+++ Dataset entries +++

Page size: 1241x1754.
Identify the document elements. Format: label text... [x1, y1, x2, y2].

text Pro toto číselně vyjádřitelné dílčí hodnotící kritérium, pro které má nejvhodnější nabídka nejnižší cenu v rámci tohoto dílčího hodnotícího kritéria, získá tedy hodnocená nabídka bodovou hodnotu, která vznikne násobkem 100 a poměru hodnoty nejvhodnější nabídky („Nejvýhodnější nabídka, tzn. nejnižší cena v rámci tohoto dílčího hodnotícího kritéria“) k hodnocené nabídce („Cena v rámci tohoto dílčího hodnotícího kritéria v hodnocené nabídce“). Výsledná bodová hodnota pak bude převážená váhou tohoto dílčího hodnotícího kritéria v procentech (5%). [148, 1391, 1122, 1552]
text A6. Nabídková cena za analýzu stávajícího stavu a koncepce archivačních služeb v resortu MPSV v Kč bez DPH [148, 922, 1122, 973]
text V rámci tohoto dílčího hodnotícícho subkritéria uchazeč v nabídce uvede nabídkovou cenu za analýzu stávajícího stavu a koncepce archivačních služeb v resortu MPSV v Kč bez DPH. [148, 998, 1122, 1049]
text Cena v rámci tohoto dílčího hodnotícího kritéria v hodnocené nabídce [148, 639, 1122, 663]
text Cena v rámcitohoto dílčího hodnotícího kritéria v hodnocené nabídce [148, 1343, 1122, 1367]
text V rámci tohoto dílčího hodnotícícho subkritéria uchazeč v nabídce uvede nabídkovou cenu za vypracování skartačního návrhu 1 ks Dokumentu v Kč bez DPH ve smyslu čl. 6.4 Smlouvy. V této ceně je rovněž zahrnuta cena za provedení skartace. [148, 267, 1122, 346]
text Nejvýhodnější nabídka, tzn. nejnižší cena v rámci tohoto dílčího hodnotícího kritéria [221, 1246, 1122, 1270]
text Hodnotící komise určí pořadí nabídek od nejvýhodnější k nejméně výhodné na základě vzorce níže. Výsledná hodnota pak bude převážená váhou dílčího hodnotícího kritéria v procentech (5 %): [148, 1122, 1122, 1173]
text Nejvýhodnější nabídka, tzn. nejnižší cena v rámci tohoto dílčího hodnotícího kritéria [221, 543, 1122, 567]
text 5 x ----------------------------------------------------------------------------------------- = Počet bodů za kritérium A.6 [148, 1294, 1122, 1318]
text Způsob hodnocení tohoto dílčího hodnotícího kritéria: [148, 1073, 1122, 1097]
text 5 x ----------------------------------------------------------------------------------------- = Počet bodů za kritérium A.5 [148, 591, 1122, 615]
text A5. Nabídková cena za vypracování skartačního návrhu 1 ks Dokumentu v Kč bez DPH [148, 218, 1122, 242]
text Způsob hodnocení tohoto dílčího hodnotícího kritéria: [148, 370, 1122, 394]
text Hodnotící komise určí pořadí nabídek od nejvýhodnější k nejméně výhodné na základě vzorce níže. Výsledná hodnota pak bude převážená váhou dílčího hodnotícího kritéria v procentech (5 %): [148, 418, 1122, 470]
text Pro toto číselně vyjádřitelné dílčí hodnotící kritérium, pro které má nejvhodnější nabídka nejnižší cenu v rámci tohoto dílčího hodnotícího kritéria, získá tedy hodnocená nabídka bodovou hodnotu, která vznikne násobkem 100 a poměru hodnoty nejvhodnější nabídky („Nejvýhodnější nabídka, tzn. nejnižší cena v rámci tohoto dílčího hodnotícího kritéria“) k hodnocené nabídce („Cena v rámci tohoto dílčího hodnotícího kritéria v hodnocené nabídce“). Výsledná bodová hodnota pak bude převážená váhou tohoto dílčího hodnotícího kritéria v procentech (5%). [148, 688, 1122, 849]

+++

Count the lines in the data where "Nabídková" occurs. Report the number only.

§ **Answer to this task**:
2